The code block below will sort the `avg_by_hour` list. From this sorted list, the top five hours for `Ask HN` posts comments can be printed:


In [None]:
swap_avg_by_hour = [
    [row[1], row[0]] for row in avg_by_hour
]  # Contains the values from avg_by_hour but swapped for sorting

# Sort swap_avg_by_hour by highest average comments per post
sorted_swap = sorted(swap_avg_by_hour, reverse=True)

# Print results for the top five hours
print("Top 5 Hours for Ask Posts Comments")
for avg, hour in sorted_swap[:5]:
    print(
        f"{dt.datetime.strptime(hour, '%H').strftime('%H:%M')}: {avg:.2f} average comments per post"
    )

Based on the above results, one could assume that creating an `Ask HN` post on Hacker News at 15:00 (3 p.m.) Eastern Time should have a higher chance of receiving comments.


## Conclusion


This project set out to discover which kinds of Hacker News posts spark the most discussion and when authors should post to maximize engagement.


`Ask HN` vs `Show HN`: Questions (“Ask HN”) clearly generate more conversation than showcases (“Show HN”), averaging roughly `14` comments per post compared with about `10`. The interactive nature of a question (community members giving advice, the poster replying with updates, and responders debating among themselves) drives the higher totals.
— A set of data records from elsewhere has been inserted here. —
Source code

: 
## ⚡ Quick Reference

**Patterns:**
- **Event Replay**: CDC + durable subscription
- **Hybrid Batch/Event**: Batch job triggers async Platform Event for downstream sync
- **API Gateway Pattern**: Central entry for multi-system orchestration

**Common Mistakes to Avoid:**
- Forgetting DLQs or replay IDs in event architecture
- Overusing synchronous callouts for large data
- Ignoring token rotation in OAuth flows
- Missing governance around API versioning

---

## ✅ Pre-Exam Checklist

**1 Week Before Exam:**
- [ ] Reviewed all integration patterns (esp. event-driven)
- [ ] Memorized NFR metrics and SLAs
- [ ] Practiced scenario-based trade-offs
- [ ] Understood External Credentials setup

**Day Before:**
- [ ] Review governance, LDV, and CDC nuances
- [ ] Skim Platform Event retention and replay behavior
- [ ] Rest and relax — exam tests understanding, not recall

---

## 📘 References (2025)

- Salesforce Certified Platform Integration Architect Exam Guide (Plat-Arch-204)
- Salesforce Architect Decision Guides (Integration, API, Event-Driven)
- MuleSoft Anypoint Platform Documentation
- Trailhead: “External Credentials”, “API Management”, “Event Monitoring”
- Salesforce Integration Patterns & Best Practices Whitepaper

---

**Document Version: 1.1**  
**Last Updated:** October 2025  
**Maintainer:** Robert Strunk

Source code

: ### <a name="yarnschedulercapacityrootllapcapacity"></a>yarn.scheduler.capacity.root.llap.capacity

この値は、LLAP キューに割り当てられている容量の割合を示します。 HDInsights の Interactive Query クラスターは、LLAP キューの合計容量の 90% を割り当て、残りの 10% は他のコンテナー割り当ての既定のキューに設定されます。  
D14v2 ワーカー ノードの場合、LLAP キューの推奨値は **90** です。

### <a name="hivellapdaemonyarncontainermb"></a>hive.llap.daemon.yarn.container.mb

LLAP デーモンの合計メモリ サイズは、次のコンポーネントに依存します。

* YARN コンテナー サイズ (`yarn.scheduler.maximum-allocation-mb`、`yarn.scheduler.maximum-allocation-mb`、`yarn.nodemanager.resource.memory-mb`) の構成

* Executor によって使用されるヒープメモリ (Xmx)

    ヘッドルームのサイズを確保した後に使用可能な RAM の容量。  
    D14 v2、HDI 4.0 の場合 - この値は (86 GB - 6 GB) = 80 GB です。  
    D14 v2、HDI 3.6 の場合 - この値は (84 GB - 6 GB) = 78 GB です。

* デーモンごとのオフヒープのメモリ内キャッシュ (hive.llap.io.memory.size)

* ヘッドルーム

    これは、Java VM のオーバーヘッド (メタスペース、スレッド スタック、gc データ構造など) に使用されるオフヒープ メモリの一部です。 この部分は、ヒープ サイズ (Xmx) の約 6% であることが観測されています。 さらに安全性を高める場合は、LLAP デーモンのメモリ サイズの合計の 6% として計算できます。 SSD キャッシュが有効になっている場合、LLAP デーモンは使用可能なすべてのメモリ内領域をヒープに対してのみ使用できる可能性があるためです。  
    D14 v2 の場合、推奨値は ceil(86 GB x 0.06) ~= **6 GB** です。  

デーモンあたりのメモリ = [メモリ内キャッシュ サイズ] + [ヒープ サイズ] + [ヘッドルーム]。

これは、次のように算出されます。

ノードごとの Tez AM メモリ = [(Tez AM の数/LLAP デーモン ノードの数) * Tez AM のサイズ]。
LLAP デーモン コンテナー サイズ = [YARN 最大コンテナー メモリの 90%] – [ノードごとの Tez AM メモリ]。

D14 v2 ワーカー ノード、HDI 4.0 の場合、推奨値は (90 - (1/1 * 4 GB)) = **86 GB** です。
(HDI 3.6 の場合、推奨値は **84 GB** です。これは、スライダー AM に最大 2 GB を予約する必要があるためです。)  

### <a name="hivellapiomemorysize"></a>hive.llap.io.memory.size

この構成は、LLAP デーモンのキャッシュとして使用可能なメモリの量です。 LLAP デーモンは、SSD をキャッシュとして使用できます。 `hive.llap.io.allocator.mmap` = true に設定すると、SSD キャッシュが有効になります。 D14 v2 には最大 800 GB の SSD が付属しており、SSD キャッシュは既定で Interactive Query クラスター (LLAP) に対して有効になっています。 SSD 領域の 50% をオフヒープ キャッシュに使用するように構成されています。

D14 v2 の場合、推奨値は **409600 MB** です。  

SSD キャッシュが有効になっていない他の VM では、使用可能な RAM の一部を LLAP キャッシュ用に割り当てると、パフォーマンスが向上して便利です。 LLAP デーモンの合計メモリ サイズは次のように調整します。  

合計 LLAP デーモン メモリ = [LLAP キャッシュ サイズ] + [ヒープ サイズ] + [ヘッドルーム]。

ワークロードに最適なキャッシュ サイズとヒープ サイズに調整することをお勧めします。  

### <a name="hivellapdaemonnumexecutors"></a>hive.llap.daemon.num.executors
Timing matters: Within `Ask HN` posts, comment activity is not evenly distributed across the day. The analysis showed a pronounced peak in the early afternoon Eastern Time (around 3 p.m., with several neighboring hours also performing well). Publishing an `Ask HN` thread during this window increases the likelihood of a lively discussion.


### Takeaway


If your goal is to gather feedback or start a conversation on Hacker News, frame your submission as an Ask HN question and schedule it for the early-afternoon traffic surge. Doing so significantly boosts the odds that the HN community will notice and comment on your post.